En juillet 2015, la découverte d’un prototype de la Nintendo PlayStation, fruit de la collaboration avortée entre Nintendo et Sony, a pris le Web d’assaut. Cinq ans plus tard, il a fini entre les mains d’un collectionneur privé pour près de 400 000 dollars, avant de disparaître de la surface de la Terre. Et maintenant, près de dix ans après cette découverte, il s’avère qu’il existe un autre prototype. Qui le détient ? Rien de moins que Ken Kutaragi, « le père de la PlayStation »...
Pour faire court : en 1988, Nintendo et Sony avaient signé un accord pour le développement du format Super Disc, dans le but d’étendre les fonctions disponibles sur la Super Nintendo (ou Super Famicom au Japon, qui n’a vu le jour qu’en 1990) via une unité optique propriétaire. Sony a participé au CES 1991 (en juin, pour être précis) et a présenté au public la « Play Station », une plateforme combinant le format Super Disc avec l’interface pour cartouches de la Super Famicom.
Ce que personne n’attendait, c’était un poignard empoisonné de la part de Nintendo : Hiroshi Yamauchi, son président à l’époque, s’est opposé aux conditions finales de l’accord, car Sony contrôlerait effectivement le format Super Disc et exerçait un pouvoir similaire sur la puce audio de la Super Famicom. 24 heures plus tard, Nintendo a annoncé un nouvel accord avec Philips, qui, en plus de concurrencer Sony, se profilait comme un partenaire « favorable ». Tout ce qui restait de cette liaison ratée, c’était un total de 200 à 300 prototypes, ce qui en fait l’un des systèmes les plus convoités par les collectionneurs...
Il y a une autre Nintendo PlayStation là-dehors
… et une nouvelle console vient de faire son apparition. Le photographe Julian Domanski a eu la possibilité de rendre visite à nul autre que Ken Kutaragi, le cerveau derrière la PlayStation originale, et son « père » à tous points de vue. D’une part, Kutaragi a autographié sa PS1, et d’autre part, Julian a réussi à prendre des clichés inédits de la Nintendo PlayStation que le développeur et entrepreneur gardait dans son placard.

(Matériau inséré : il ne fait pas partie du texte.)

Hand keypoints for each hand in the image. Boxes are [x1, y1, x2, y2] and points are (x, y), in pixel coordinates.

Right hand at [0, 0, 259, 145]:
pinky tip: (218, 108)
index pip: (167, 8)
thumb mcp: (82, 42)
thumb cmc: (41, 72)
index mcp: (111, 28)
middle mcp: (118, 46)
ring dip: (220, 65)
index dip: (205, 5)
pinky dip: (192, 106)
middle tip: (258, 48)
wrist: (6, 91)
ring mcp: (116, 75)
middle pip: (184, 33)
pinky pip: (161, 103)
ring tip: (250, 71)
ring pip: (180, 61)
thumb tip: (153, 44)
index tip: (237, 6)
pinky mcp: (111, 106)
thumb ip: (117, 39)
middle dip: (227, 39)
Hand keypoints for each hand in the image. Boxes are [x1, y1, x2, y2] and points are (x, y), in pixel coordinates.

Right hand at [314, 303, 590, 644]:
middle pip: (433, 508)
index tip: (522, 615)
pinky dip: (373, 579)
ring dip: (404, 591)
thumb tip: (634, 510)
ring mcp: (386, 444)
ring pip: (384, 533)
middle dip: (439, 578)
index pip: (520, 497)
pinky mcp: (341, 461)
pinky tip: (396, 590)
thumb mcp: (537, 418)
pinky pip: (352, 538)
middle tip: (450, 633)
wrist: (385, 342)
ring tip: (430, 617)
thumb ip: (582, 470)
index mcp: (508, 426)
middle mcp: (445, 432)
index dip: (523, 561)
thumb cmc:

Comparée à l’unité mise aux enchères en 2020, la console de Kutaragi est en meilleur état, malgré l’absence d’un bouton sur sa partie supérieure (le Play/Pause). En même temps, son I/O semble plus large, on n’a pas vu de molette pour le volume, et son logo « PlayStation » se détache dans un bleu vif.
Julian a décidé de supprimer son tweet (ou, en alternative, de le rendre privé), mais une fois qu’une telle chose arrive sur le Web, sa viralisation est immédiate. Aujourd’hui, de nombreux utilisateurs se demandent pourquoi Kutaragi a conservé le souvenir d’une relation aussi amère. Personnellement… je crois que c’est le désir d’avoir le dernier mot. Il a correctement lu la transition vers les médias optiques (en plus de faire de Sony un monstre du jeu vidéo), quelque chose que Nintendo n’a compris qu’avec la GameCube.